__Supplied data__
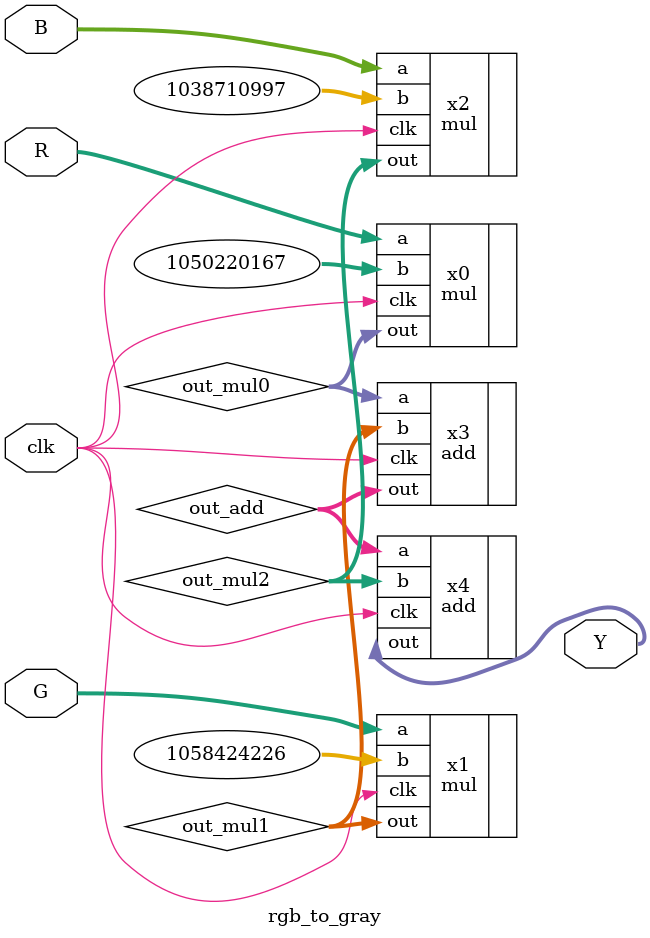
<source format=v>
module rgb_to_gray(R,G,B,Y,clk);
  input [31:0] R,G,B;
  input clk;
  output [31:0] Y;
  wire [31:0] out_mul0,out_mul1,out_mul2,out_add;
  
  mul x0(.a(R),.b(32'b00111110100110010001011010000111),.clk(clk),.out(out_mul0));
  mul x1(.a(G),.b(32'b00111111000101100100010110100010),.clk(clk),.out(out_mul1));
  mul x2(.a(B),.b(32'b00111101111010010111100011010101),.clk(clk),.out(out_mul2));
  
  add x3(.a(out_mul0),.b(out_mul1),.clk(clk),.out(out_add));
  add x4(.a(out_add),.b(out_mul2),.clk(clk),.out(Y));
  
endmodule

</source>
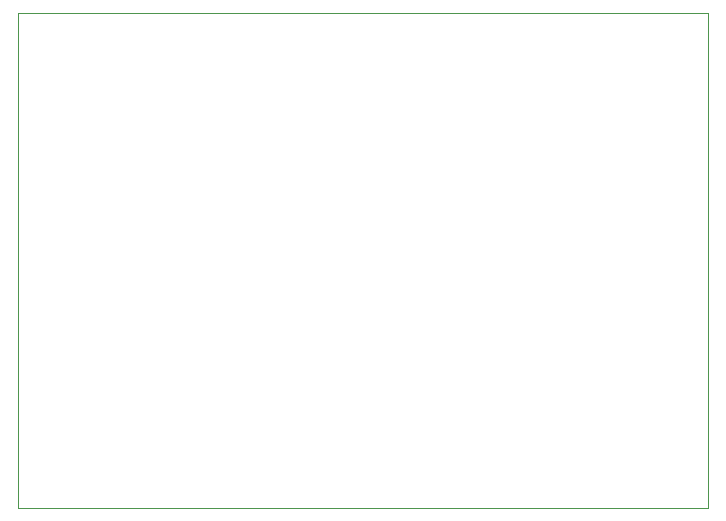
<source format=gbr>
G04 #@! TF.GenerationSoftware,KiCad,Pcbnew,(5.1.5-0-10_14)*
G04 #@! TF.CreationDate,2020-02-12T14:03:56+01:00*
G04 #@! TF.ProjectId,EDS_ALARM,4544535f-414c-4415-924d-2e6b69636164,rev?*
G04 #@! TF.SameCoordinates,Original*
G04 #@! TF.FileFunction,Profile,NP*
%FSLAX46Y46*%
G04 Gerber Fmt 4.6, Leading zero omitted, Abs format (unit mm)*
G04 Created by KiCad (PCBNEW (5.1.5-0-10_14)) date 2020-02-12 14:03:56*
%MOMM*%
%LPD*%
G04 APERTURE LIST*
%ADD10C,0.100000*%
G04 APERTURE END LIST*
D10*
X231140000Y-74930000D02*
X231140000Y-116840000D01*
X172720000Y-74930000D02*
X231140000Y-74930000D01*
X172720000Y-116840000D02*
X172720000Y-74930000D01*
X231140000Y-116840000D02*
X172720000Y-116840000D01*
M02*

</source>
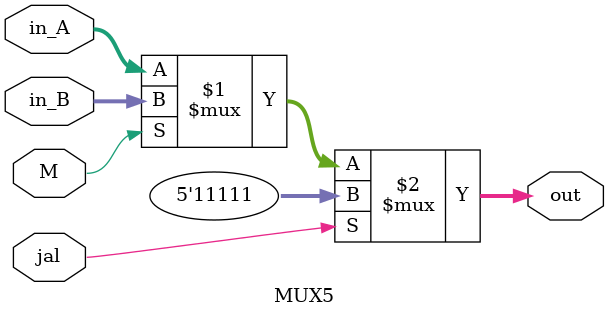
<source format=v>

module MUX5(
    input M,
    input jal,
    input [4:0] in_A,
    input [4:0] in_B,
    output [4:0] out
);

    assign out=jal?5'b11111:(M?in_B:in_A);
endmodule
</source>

__Directive__
Set down, word for word, the line that holds "X172720000Y-116840000D02*" and all lines after it to the end of the entries above, but not the pictures.

__Solution for this exercise__
X172720000Y-116840000D02*
X172720000Y-74930000D01*
X231140000Y-116840000D02*
X172720000Y-116840000D01*
M02*

</source>
<source format=v>

module MUX5(
    input M,
    input jal,
    input [4:0] in_A,
    input [4:0] in_B,
    output [4:0] out
);

    assign out=jal?5'b11111:(M?in_B:in_A);
endmodule
</source>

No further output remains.